Alistair Carmichael questions SCCRC decision not to refer Bangladeshi murder case to High Court

Alistair Carmichael

Liberal Democrat MP Alistair Carmichael has criticised the body that investigates possible miscarriages of justice over the murder of a Bangladeshi waiter in 1994, The Herald reports.

Mr Carmichael said the Scottish Criminal Cases Review Commission (SCCRC) had not addressed concerns about the conviction of Michael Ross for the murder of Shamsuddin Mahmood.

Mr Ross, who was 15 at the time of the murder, was found guilty after it became known that his father owned a rare type of bullet that was used in the killing – though the evidence was mainly circumstantial.

After being found guilty, Mr Ross attempted to flee the court but was wrestled by officials.

In 2006 a witness came forward to say they saw the boy in a Kirkwall public bathroom just before the shooting.

The SCCRC refused to refer the case back to the High Court in 2014 but campaign group Justice for Michael Ross urged Mr Carmichael, formerly a depute procurator fiscal, to help them in their fight to get the conviction overturned.

In a letter to the group the MP has now said the police investigation “might have been done differently”, citing a witness description of the killer as 6ft, compared to Mr Ross’ height of 5ft 7.

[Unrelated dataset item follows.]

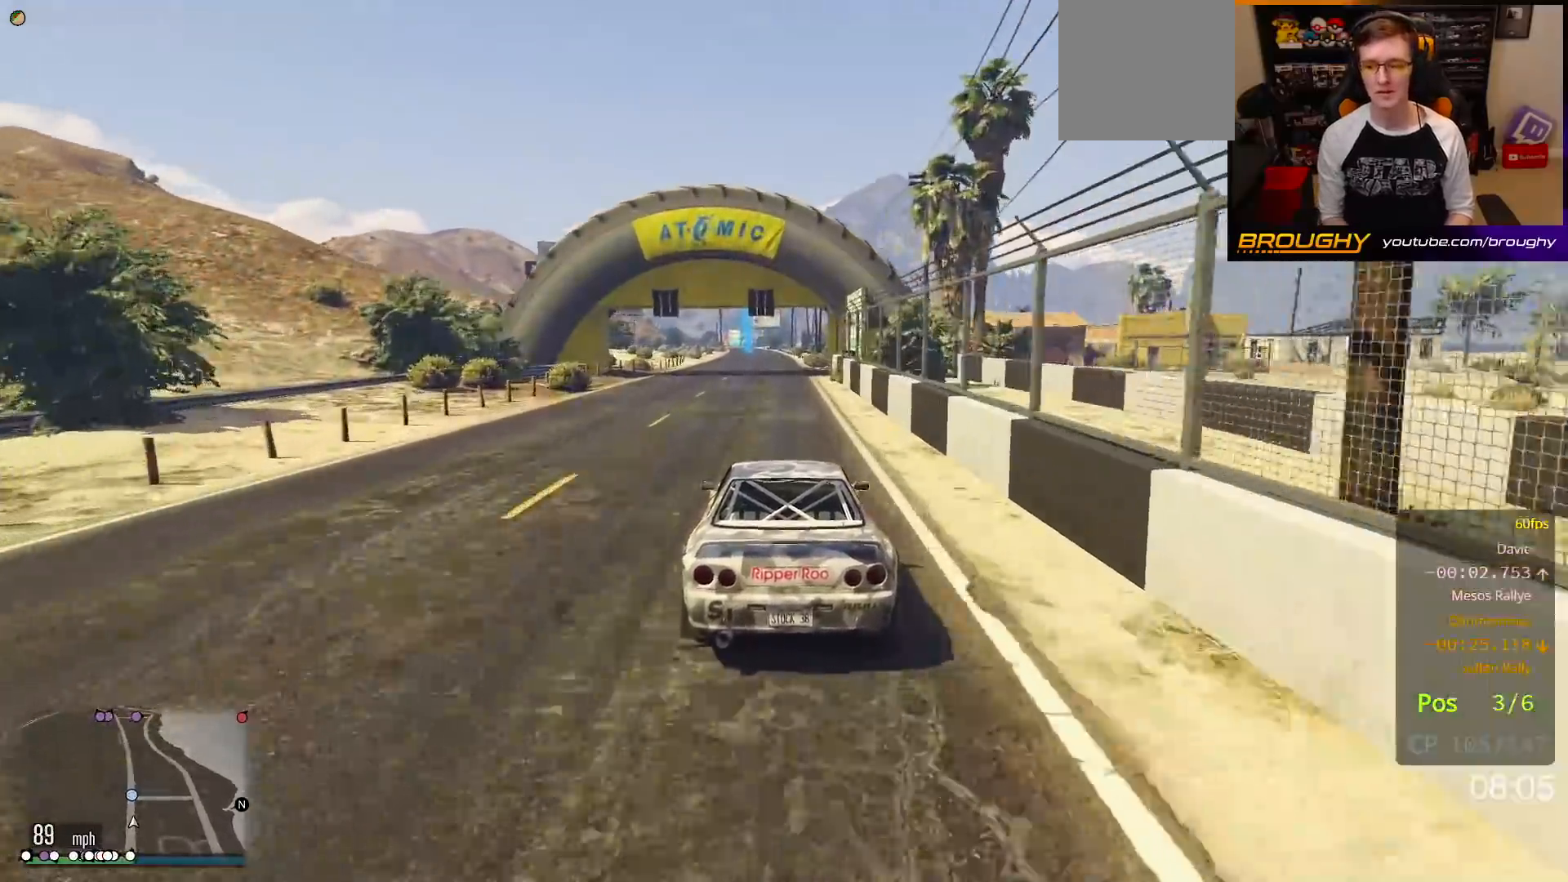
{"buttons": ["R2"], "left_stick": "center", "right_stick": "center", "events": []}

He wrote: “In any criminal trial the issue of the identification of the person accused is absolutely central. When I met Michael I was struck that, at 5ft 7ins, he is not particularly tall.

“The information you placed before the Commission went into this subject in some detail and highlighted issues surrounding the descriptions offered by witnesses and the conduct of the police investigation.

“I think that these are very legitimate concerns. I agree that the Commission has not properly engaged with these issues and appear not to have analysed your submissions in the way that I would have expected.”

However, he said it was “not appropriate” for him to give any view on Mr Ross’ guilt.

He also questioned the SCCRC’s rationale for refusing to refer the case, saying: “To my mind the thinking behind their conclusions is not as clear as I would expect it to be.

“I will be happy to encourage the Commission to reconsider the submissions that you made.”